> **WORK INSTRUCTION**
Check every line of the data for the word "Equipment", and copy those that have it.

[Saved entries]
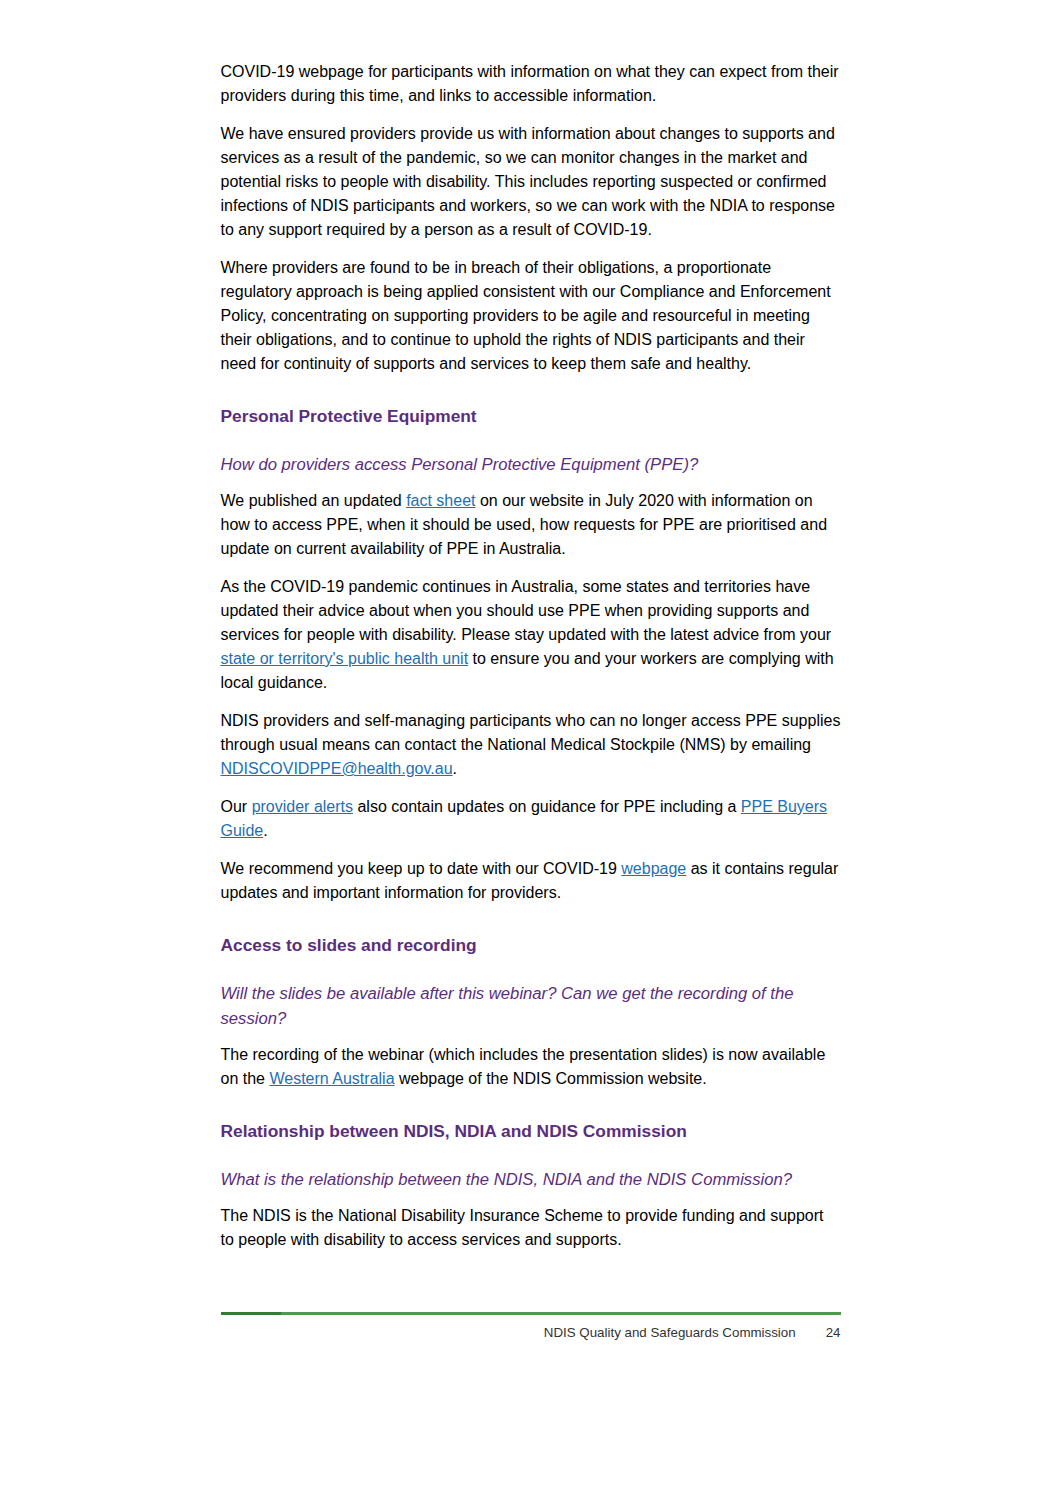COVID-19 webpage for participants with information on what they can expect from their providers during this time, and links to accessible information.
We have ensured providers provide us with information about changes to supports and services as a result of the pandemic, so we can monitor changes in the market and potential risks to people with disability. This includes reporting suspected or confirmed infections of NDIS participants and workers, so we can work with the NDIA to response to any support required by a person as a result of COVID-19.
Where providers are found to be in breach of their obligations, a proportionate regulatory approach is being applied consistent with our Compliance and Enforcement Policy, concentrating on supporting providers to be agile and resourceful in meeting their obligations, and to continue to uphold the rights of NDIS participants and their need for continuity of supports and services to keep them safe and healthy.
Personal Protective Equipment
How do providers access Personal Protective Equipment (PPE)?
We published an updated fact sheet on our website in July 2020 with information on how to access PPE, when it should be used, how requests for PPE are prioritised and update on current availability of PPE in Australia.
As the COVID-19 pandemic continues in Australia, some states and territories have updated their advice about when you should use PPE when providing supports and services for people with disability. Please stay updated with the latest advice from your state or territory's public health unit to ensure you and your workers are complying with local guidance.
NDIS providers and self-managing participants who can no longer access PPE supplies through usual means can contact the National Medical Stockpile (NMS) by emailing NDISCOVIDPPE@health.gov.au.
Our provider alerts also contain updates on guidance for PPE including a PPE Buyers Guide.
We recommend you keep up to date with our COVID-19 webpage as it contains regular updates and important information for providers.
Access to slides and recording
Will the slides be available after this webinar? Can we get the recording of the session?
The recording of the webinar (which includes the presentation slides) is now available on the Western Australia webpage of the NDIS Commission website.
Relationship between NDIS, NDIA and NDIS Commission
What is the relationship between the NDIS, NDIA and the NDIS Commission?
The NDIS is the National Disability Insurance Scheme to provide funding and support to people with disability to access services and supports.
NDIS Quality and Safeguards Commission24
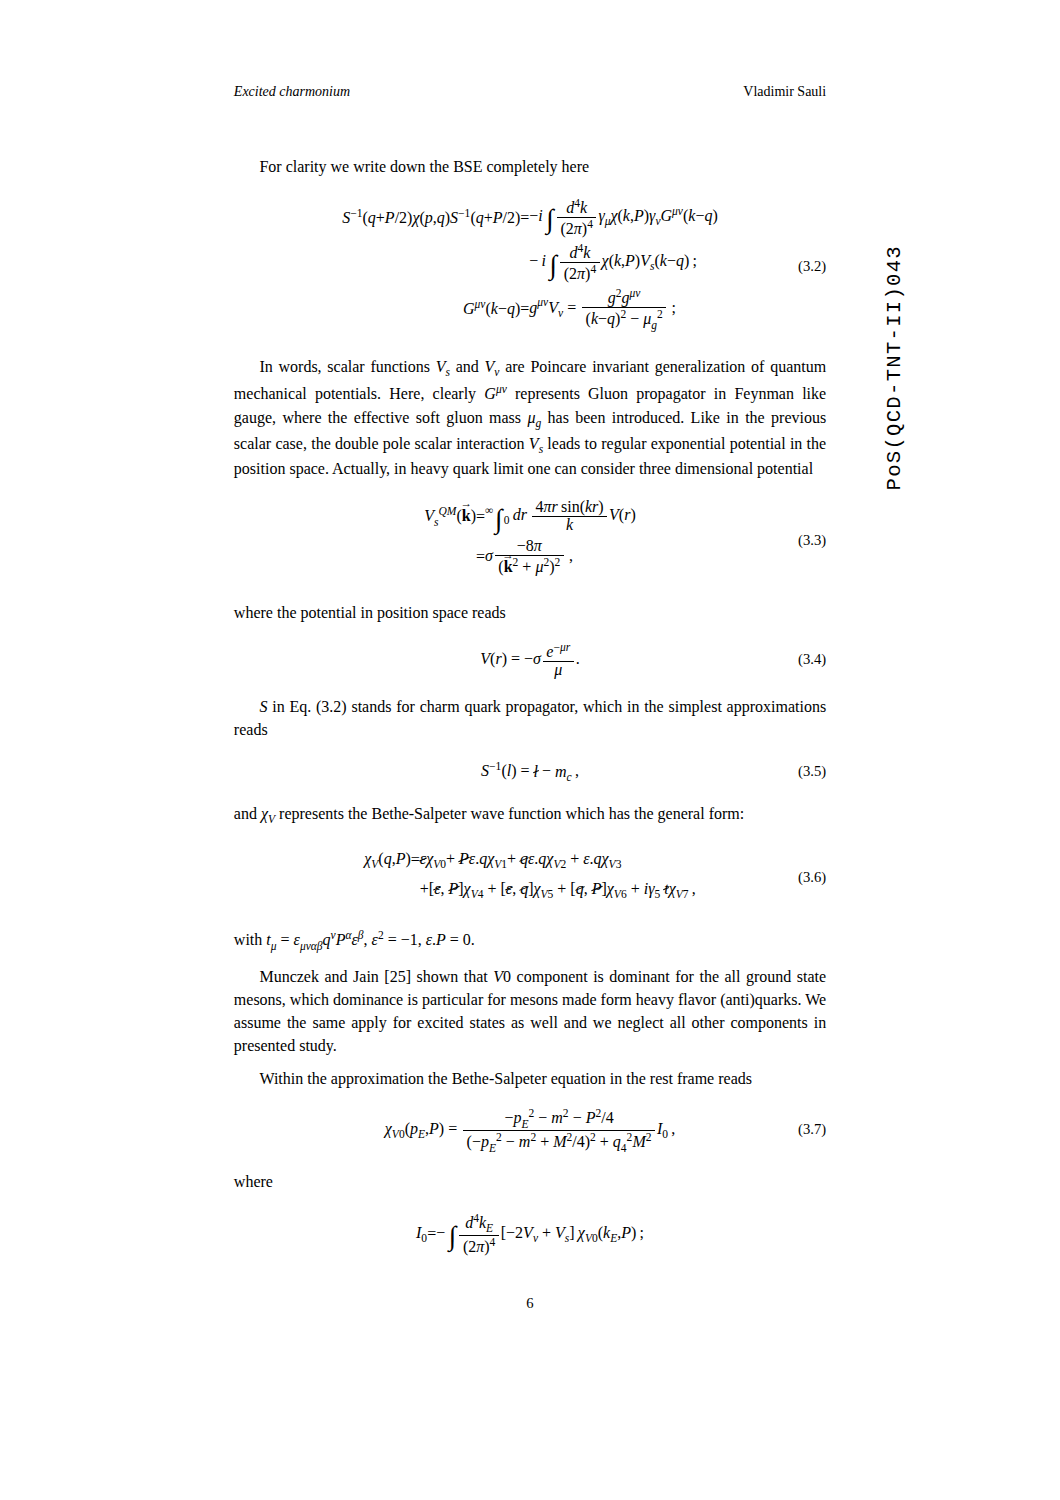Excited charmonium Vladimir Sauli
PoS(QCD-TNT-II)043
For clarity we write down the BSE completely here
(3.2)
| S −1 ( q + P /2) χ ( p , q ) S −1 ( q + P /2) | = | − i ∫ d 4 k (2 π ) 4 γ μ χ ( k , P ) γ ν G μν ( k − q ) |
| | | − i ∫ d 4 k (2 π ) 4 χ ( k , P ) V s ( k − q ) ; |
| G μν ( k − q ) | = | g μν V ν = g 2 g μν ( k − q ) 2 − μ g 2 ; |
In words, scalar functions Vs and Vv are Poincare invariant generalization of quantum mechanical potentials. Here, clearly Gμν represents Gluon propagator in Feynman like gauge, where the effective soft gluon mass μg has been introduced. Like in the previous scalar case, the double pole scalar interaction Vs leads to regular exponential potential in the position space. Actually, in heavy quark limit one can consider three dimensional potential
(3.3)
| V s QM ( k ) | = | ∞ ∫ 0 dr 4 πr sin( kr ) k V ( r ) |
| | = | σ −8 π ( k 2 + μ 2 ) 2 , |
where the potential in position space reads
(3.4)
V(r) = −σe−μr μ.
S in Eq. (3.2) stands for charm quark propagator, which in the simplest approximations reads
(3.5)
S−1(l) = l − mc ,
and χV represents the Bethe-Salpeter wave function which has the general form:
(3.6)
| χ V ( q , P ) | = | ε χ V 0 + P ε . qχ V 1 + q ε . qχ V 2 + ε . qχ V 3 |
| | | +[ ε , P ] χ V 4 + [ ε , q ] χ V 5 + [ q , P ] χ V 6 + iγ 5 t χ V 7 , |
with tμ = εμναβqνPαεβ, ε2 = −1, ε.P = 0.
Munczek and Jain [25] shown that V0 component is dominant for the all ground state mesons, which dominance is particular for mesons made form heavy flavor (anti)quarks. We assume the same apply for excited states as well and we neglect all other components in presented study.
Within the approximation the Bethe-Salpeter equation in the rest frame reads
(3.7)
χV0(pE,P) = −pE2 − m2 − P2/4(−pE2 − m2 + M2/4)2 + q42M2 I0 ,
where
| I 0 | = | − ∫ d 4 k E (2 π ) 4 [−2 V v + V s ] χ V 0 ( k E , P ) ; |
6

> **ANSWER TO THE EXERCISE**
Personal Protective Equipment
How do providers access Personal Protective Equipment (PPE)?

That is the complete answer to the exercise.